Menjadi Suami Bijak

6 Mar 2013



“...Pergaulilah mereka (istri-istrimu) dengan ma’ruf. Maka jika kalian membenci mereka, barangkali sesuatu yang kalian benci itu, Allah menjadikan padanya kebaikan yang banyak” (QS An-Nisa: 19).

Pada suatu hari seorang lelaki mendatangi rumah Umar bin Kaththab Ra. hendak mengadukan keburukan akhlak istrinya. Namun, setiba di samping rumah Umar, ia mendengar istri Umar mengeluarkan kata-kata keras dan kasar kepada suaminya, sementara Umar tidak menjawab sepatah kata pun. Akhirnya orang itu berpikir untuk membatalkan niatnya.
Ketika lelaki itu hendak beranjak pulang, Umar keluar dari rumah dan memanggilnya. Umar berkata, “Engkau datang kepadaku tentu membawa berita penting.”
Lelaki itu berkata, “Wahai Umar, aku datang kepadamu hendak mengadukan keburukan akhlak istriku terhadapku. Akan tetapi setelah aku mendengar kelancangan istrimu kepadamu tadi dan sikap diammu terhadap perbuatannya, aku jadi mengurungkan niatku untuk melaporkan hal itu.”
|---|
• Daftar Pertanyaan
• A. Tuliskan semua bagian yang diapit tanda petik dalam teks tentang suami bijak.
• B. Tolong salin kembali bentangan teks tentang suami bijak dari "Menjadi Suami Bijak" sampai "(QS An-Nisa: 19).", lalu ganti "kebaikan" dengan "kebajikan".
Entri yang menyertai teks ini tidak diperlukan.
|---|
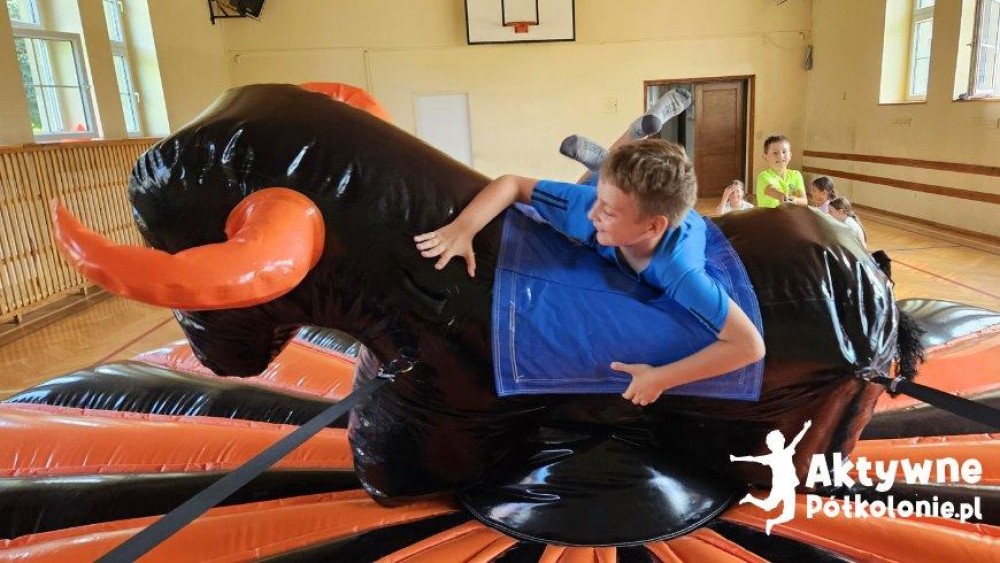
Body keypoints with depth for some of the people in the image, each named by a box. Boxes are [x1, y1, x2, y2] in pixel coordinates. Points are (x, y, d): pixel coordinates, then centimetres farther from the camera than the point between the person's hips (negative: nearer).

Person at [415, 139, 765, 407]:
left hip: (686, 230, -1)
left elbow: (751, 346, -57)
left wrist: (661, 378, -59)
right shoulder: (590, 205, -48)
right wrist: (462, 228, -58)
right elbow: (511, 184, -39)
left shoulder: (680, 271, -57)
|---|
• Jawaban Tiap Tugas
• A.
1. ...Pergaulilah mereka (istri-istrimu) dengan ma’ruf. Maka jika kalian membenci mereka, barangkali sesuatu yang kalian benci itu, Allah menjadikan padanya kebaikan yang banyak
2. Engkau datang kepadaku tentu membawa berita penting.
3. Wahai Umar, aku datang kepadamu hendak mengadukan keburukan akhlak istriku terhadapku. Akan tetapi setelah aku mendengar kelancangan istrimu kepadamu tadi dan sikap diammu terhadap perbuatannya, aku jadi mengurungkan niatku untuk melaporkan hal itu.

• B.
Menjadi Suami Bijak

6 Mar 2013



“...Pergaulilah mereka (istri-istrimu) dengan ma’ruf. Maka jika kalian membenci mereka, barangkali sesuatu yang kalian benci itu, Allah menjadikan padanya kebajikan yang banyak” (QS An-Nisa: 19).